Prendo il telefonino dalla tasca, tutti mi osservano come se fosse un portatore di sventura o un terrorista. Cerco il numero tra le ultime chiamate. Squilla. E' già un segnale positivo.
Squilla ancora.
Sette volte.
E' morto o l'hanno rapito.
Dodici.
Sto per riattaccare quando una voce entusiasta risponde.

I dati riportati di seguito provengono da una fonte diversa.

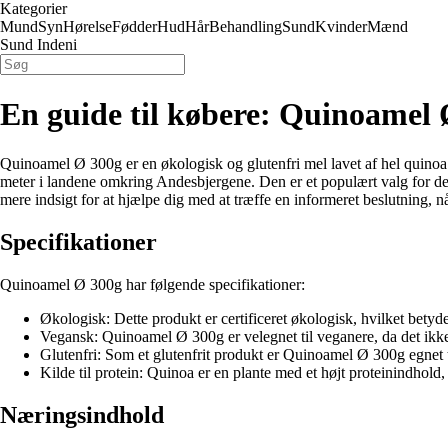
Kategorier
Mund
Syn
Hørelse
Fødder
Hud
Hår
Behandling
Sund
Kvinder
Mænd
Sund Indeni
En guide til købere: Quinoamel 
Quinoamel Ø 300g er en økologisk og glutenfri mel lavet af hel quinoa.
meter i landene omkring Andesbjergene. Den er et populært valg for dem
mere indsigt for at hjælpe dig med at træffe en informeret beslutning,
Specifikationer
Quinoamel Ø 300g har følgende specifikationer:
Økologisk: Dette produkt er certificeret økologisk, hvilket betyde
Vegansk: Quinoamel Ø 300g er velegnet til veganere, da det ikk
Glutenfri: Som et glutenfrit produkt er Quinoamel Ø 300g egnet ti
Kilde til protein: Quinoa er en plante med et højt proteinindhold
Næringsindhold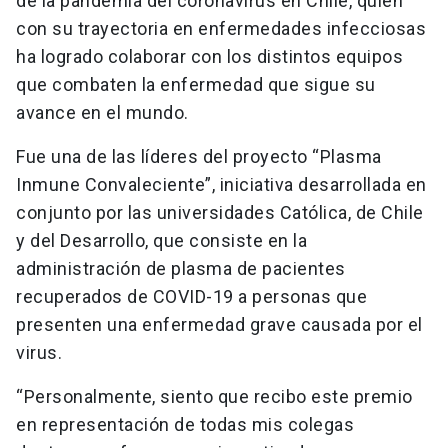
de la pandemia del coronavirus en Chile, quien
con su trayectoria en enfermedades infecciosas
ha logrado colaborar con los distintos equipos
que combaten la enfermedad que sigue su
avance en el mundo.
Fue una de las líderes del proyecto “Plasma
Inmune Convaleciente”, iniciativa desarrollada en
conjunto por las universidades Católica, de Chile
y del Desarrollo, que consiste en la
administración de plasma de pacientes
recuperados de COVID-19 a personas que
presenten una enfermedad grave causada por el
virus.
“Personalmente, siento que recibo este premio
en representación de todas mis colegas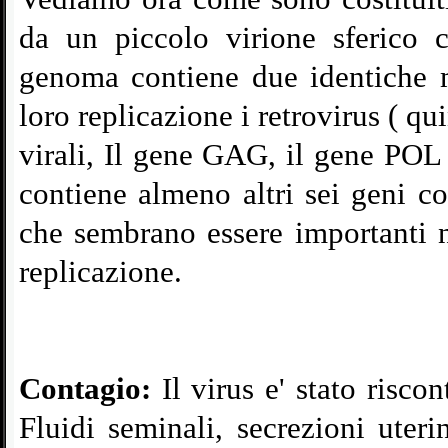
da un piccolo virione sferico c
genoma contiene due identiche m
loro replicazione i retrovirus ( qu
virali, Il gene GAG, il gene PO
contiene almeno altri sei geni co
che sembrano essere importanti n
replicazione.
Contagio:
Il virus e' stato riscon
Fluidi seminali, secrezioni uterin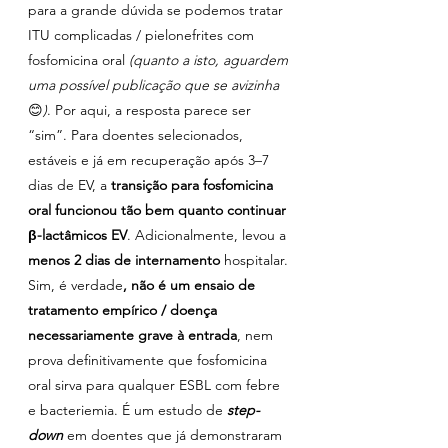
para a grande dúvida se podemos tratar 
ITU complicadas / pielonefrites com 
fosfomicina oral 
(quanto a isto, aguardem 
uma possível publicação que se avizinha 
😊
)
. Por aqui, a resposta parece ser 
“sim”. Para doentes selecionados, 
estáveis e já em recuperação após 3–7 
dias de EV, a 
transição para fosfomicina 
oral funcionou tão bem quanto continuar 
β-lactâmicos EV
. Adicionalmente, levou a 
menos 2 dias de internamento
 hospitalar. 
Sim, é verdade
, não é um ensaio de 
tratamento empírico / doença 
necessariamente grave à entrada
, nem 
prova definitivamente que fosfomicina 
oral sirva para qualquer ESBL com febre 
e bacteriemia. É um estudo de 
step-
down
 em doentes que já demonstraram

"Andrè, io ti amo!", lo urla a voce così alta che ogni componente dello scompartimento mi fissa ancora più preoccupato o sconvolto. La vecchina credo che stia per sparare uno dei cavalli di battaglia di ogni ultrasettantenne ancora in vita: "Non c'è più religione". Il tamarro fa una pura espressione di terrore, omofobo che non è altro, gli altri continuano a fissarmi senza una ragione, o forse a volermi studiare con lo sguardo.
"Lo avevo sempre sospettato."
"Tu sei un genio."
"Anche di questo ne ero certo".
"C'è un ragazzo qui, si chiama Oumandi, ha 17 anni e fa dei giochi col pallone meravigliosi."

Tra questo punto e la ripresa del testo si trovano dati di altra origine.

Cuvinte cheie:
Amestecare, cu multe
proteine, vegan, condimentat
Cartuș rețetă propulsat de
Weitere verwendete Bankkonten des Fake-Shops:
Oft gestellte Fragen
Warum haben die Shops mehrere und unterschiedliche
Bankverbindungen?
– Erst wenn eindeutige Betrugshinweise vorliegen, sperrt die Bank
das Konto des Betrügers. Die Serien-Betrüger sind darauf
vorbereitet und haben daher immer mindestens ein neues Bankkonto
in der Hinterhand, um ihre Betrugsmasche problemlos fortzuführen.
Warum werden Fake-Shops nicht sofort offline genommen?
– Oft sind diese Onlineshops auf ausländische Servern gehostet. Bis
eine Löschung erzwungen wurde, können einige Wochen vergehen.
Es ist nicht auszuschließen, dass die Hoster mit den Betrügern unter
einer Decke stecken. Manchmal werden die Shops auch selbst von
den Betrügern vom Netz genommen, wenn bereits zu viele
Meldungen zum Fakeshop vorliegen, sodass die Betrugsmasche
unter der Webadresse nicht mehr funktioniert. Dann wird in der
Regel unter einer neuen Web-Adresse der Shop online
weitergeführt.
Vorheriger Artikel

"Dentro la stazione di Roma Termini?"
"Cerca di guadagnarsi qualcosa per aiutare la sua famiglia, sai come vanno queste cose."
"Ma non ti è venuto in mente che sappia solo palleggiare e non giocare? Ce ne sono molti di ragazzi così che girano per le piazze solo per fare qualche soldo."

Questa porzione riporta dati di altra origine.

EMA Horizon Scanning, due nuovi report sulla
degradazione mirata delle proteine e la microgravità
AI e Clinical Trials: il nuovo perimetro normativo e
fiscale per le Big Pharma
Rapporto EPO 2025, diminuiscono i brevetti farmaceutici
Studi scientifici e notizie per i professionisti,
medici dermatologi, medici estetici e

"Ci sono dei suoi amici, dicono che gli pagano il campo per farlo venire a giocare con loro. E' la scoperta dell'anno. A Roma. A due passi da casa. E non ha mai fatto nessun provino. Non sapeva nemmeno che esistessero."
"Ottimo, direi. Per te, per lui e per la sua famiglia."
"Tu sei una mano santa. Per fortuna hai preso l'ennesima sbandata per l'ennesima sconosciuta. Ti dirò: sei un idiota ma certe volte ne fai qualcuna giusta."
"Vorrei dirlo anche io per te", la cosa più importante in un'amicizia è conoscere i propri limiti.
"Ora vado che devo farmi spedire dalla mia segretaria tutte le carte. Un dannato fax dove si può fare da queste parti", sento che parla con i ragazzi, "nessuno sa cosa sia un fax te ne rendi conto? E queste sono le nuove generazioni!"
"Cosa vuoi, è l'era social!"
"Un giorno arriverà anche l'era zombi. E ci assomigliano non poco quando stanno davanti al pc. Ci sentiamo...", e attacca. Senza nemmeno farmi discutere del reale motivo della mia chiamata. Ma sono contento gli sia andata bene.
E pure invidioso, aggiungerei. Io intanto aspetto il suo arrivo. Su questa poltroncina abbastanza comoda, cullato dal dolce rollìo di un treno lanciato a forte velocità, come una barca sulle onde del mare.
E mi addormento in venti secondi netti.